Quand quelqu’un nous blesse, notre réflexe est de regarder ce qui ne tourne pas rond chez lui et de le lui dire. En collant une étiquette sur son front, nous escomptons trois bénéfices :
a) Cela nous donne l’impression de situer le problème, de le circonscrire. Le diagnostic nous fait du bien, nous croyons savoir. Nous trouvons là une explication bon marché qui semble nous permettre de comprendre ce qui se passe.
b) Mettre une étiquette sur l’autre, le mettre en boîte nous soulage sur le coup de la tension interne.
c) C’est une manière de prendre le dessus sur l’autre.

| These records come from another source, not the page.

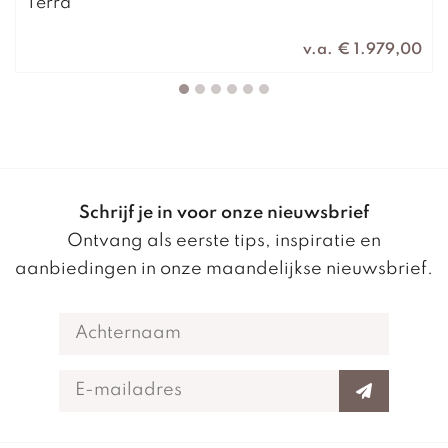
Terra
v.a. € 1.979,00
Schrijf je in voor onze nieuwsbrief
Ontvang als eerste tips, inspiratie en
aanbiedingen in onze maandelijkse nieuwsbrief.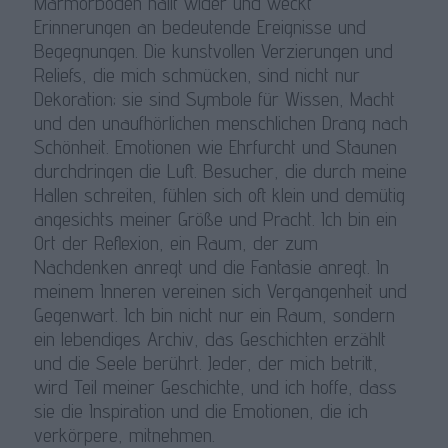
Marmorboden hallt wider und weckt
Erinnerungen an bedeutende Ereignisse und
Begegnungen. Die kunstvollen Verzierungen und
Reliefs, die mich schmücken, sind nicht nur
Dekoration; sie sind Symbole für Wissen, Macht
und den unaufhörlichen menschlichen Drang nach
Schönheit. Emotionen wie Ehrfurcht und Staunen
durchdringen die Luft. Besucher, die durch meine
Hallen schreiten, fühlen sich oft klein und demütig
angesichts meiner Größe und Pracht. Ich bin ein
Ort der Reflexion, ein Raum, der zum
Nachdenken anregt und die Fantasie anregt. In
meinem Inneren vereinen sich Vergangenheit und
Gegenwart. Ich bin nicht nur ein Raum, sondern
ein lebendiges Archiv, das Geschichten erzählt
und die Seele berührt. Jeder, der mich betritt,
wird Teil meiner Geschichte, und ich hoffe, dass
sie die Inspiration und die Emotionen, die ich
verkörpere, mitnehmen.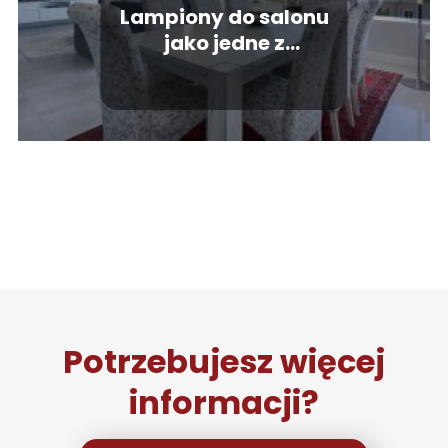
Lampiony do salonu
jako jedne z
najlepszych dekoracji
Potrzebujesz więcej
informacji?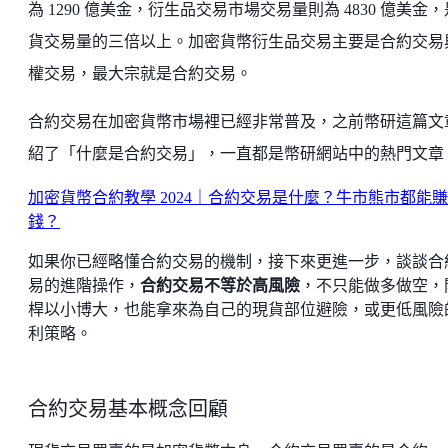
為 1290 億美金，衍生品交易市場交易量則為 4830 億美金
貨交易量的三倍以上。加密貨幣衍生品交易主要是合約交易
權交易，最大宗就是合約交易。
合約交易在加密貨幣市場裡已經非常普及，之前幣研這篇文
紹了「什麼是合約交易」，一直都是幣研網站中的熱門文章
加密貨幣合約教學 2024｜合約交易是什麼？牛市熊市都能賺
錢？
如果你已經略懂合約交易的機制，接下來更進一步，談談合
易的進階操作，
合約交易不等於高風險
，不只能做多做空，
桿以小博大，也能拿來為自己的現貨部位避險，或更低風險
利策略。
合約交易基本概念回顧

Les jugements semblent efficaces, ils sont pourtant contreproductifs. Dire ce qui ne va pas chez l’autre, c’est provoquer chez lui une réaction de défense (se justifier) ou de contre-attaque (par exemple dire à son tour ce qui ne tourne pas rond chez nous). Celui qui dit « Tu n’arrêtes pas de me juger » se rend-il compte qu’il juge à son tour ? Juger quelqu’un pour qu’il cesse de nous juger, est tout aussi inefficace que frapper son enfant pour qu’il arrête de frapper.
Les jugements ont le pouvoir de provoquer ce qu’ils dénoncent ! Le parent qui répète à son enfant « Tu es désordonné » renforce chez lui ce comportement. Les jugements sont des prophéties qui s’accomplissent d’elles-mêmes, car celui qui juge les autres s’attend à les voir agir selon l’image qu’il se fait d’eux. Il ne voit chez eux que ce qui confirme son diagnostic : « Je le savais, ils sont bien comme ça ! J’avais raison. » Il a le pouvoir de rendre réel ce qu’il abhorre le plus car les personnes étiquetées se vengent spontanément — et en bonne part inconsciemment — en se conformant au jugement porté sur elles. Les enfants jugés délinquants se montreront délinquants !
Ce genre de prophétie auto-réalisatrice constitue un des principaux saboteurs de nos échanges, dans les deux sens : nous faisons entrer les autres dans les moules que nous fabriquons pour eux et nous nous laissons définir par eux. « Ne vous posez pas en juge afin de n’être pas jugé. Car c’est de la façon dont vous jugez qu’on vous jugera » (Mt 7, 1). Cette parole nomme les conséquences concrètes du jugement sur les autres : juger, c’est finalement être jugé. C’est un appel à la lucidité : ouvrez les yeux, le jugement est aussi malin que le crachat en l’air à la verticale !
Extrait de mon livre La méthode C-R-I-T-E-R-E pour mieux gérer nos conflits, Presses universitaires de Louvain, 2009, p. 193-194.